“Hero, not a chance,” he would say. “I do my job, giving my all, plain and simple.”
A good friend. An avid fisherman. A consummate professional. Deeply compassionate. These defined him as a man and a warrior.
Icelandic fishing: taking the team on a fishing trip (Sept 2004)
In April 2010, JR was killed in action. Posted with other SEALs in a remote corner of Afghanistan, he said their surroundings were stark. A barren, mountain valley nestled amid soaring, rugged mountains. It was no more dangerous than any other sector. “Afghanistan,” he said, “is a tired land. Her people are tired. Yet, both are ready to live again. Our task is to find her the time.”
He loved his wife and family to his fullest. Proud of Justin, his 19 year old son. And, more prouder of little Jessica, the daughter JR and Amy had tried to have for many years. “Better late than never,” JR said of Jessica. When Amy had Jessica, his life became complete.
sunset fishing: JR and Justin fish from the breakwater (San Diego, Jun 2008)
“I missed a lot of things,” mused JR of his profession. “Yet, Amy kept me in the game.” The profession does not lend itself to enduring, stable marriages. They had one of the few. Amy said, “I loved him with all my heart and soul. It was important in letting JR to do his work … and letting him know all those missed moments did not matter. We were together. That’s all what mattered.” They were a special pairing, clearly devoted to one another.
Amy was incredibly strong when JR came home. Not a tear was shed, nor a hint of emotion. When Andrea sang “Shenandoah” at the funeral mass, Amy’s composure began to quiver. Amy regained her composure, and assured us she was ready to walk the procession behind his casket at the cemetery.

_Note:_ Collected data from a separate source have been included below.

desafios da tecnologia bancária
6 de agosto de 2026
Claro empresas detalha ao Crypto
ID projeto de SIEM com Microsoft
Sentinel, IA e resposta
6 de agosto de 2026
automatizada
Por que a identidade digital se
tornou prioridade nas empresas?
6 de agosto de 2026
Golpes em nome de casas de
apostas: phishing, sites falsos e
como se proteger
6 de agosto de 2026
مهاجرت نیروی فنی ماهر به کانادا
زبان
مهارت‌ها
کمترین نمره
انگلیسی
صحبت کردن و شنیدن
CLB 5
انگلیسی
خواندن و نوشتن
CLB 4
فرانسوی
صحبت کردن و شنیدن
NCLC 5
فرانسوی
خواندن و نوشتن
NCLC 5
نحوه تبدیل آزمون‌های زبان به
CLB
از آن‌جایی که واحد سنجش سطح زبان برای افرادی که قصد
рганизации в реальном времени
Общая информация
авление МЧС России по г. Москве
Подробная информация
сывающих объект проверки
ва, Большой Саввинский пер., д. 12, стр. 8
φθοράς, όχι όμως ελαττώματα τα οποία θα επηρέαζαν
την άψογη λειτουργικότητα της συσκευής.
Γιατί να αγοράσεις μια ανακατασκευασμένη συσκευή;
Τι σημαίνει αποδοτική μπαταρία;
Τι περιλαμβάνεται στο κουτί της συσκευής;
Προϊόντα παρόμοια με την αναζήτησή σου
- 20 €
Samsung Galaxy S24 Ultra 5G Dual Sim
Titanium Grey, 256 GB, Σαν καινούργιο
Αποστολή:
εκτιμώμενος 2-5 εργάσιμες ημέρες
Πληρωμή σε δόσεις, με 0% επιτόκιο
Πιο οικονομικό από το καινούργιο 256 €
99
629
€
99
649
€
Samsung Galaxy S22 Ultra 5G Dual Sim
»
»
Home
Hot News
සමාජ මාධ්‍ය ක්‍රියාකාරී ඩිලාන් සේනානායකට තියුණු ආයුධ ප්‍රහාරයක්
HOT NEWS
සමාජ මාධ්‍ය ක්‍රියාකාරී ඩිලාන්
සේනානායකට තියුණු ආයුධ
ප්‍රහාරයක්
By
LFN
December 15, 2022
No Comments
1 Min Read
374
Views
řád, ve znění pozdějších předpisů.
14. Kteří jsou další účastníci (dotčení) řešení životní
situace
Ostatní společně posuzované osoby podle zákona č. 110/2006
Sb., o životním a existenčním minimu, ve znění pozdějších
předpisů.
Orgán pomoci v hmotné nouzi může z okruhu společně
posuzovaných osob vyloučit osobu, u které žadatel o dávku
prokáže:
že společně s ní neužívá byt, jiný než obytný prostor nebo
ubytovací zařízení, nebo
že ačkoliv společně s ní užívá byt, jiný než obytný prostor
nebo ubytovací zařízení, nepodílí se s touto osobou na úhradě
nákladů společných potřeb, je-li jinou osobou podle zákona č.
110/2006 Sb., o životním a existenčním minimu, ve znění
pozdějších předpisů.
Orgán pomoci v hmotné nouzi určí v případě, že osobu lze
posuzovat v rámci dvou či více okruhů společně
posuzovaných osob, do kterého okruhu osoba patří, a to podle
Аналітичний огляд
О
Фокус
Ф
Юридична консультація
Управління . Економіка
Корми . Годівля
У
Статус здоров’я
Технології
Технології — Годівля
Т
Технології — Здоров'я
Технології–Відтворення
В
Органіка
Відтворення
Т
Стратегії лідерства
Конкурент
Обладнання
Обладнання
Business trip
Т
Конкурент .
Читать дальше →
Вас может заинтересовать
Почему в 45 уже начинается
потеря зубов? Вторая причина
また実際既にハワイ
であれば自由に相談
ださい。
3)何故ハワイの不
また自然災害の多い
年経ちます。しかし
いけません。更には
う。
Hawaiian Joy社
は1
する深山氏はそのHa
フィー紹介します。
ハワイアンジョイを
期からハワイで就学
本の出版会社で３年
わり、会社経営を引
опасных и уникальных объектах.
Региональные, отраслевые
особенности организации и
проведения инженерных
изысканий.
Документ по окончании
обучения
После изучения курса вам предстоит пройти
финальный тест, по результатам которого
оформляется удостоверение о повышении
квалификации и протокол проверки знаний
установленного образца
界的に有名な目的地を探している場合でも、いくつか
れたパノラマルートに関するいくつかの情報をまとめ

The rainy, chilly weather was not enough to deter her.
foggy view at the Fort Rosecrans National Cemetery (April 2018)
Everyday is Memorial Day for Amy and her family. In the weeks after JR’s burial, her visits were a near daily occurrence – now, twice a week. Her main task is keeping JR’s memory, and essence, alive for Jessica. Only 5 months old at her dad’s passing, she knows him through photos, a few recordings and many stories. Soon, it will become my responsibility to pass along the stories of my friendship with her dad.
Amy and Jessica at the beach (San Diego, Oct 2017)
May the home fires burn bright, keeping the watch.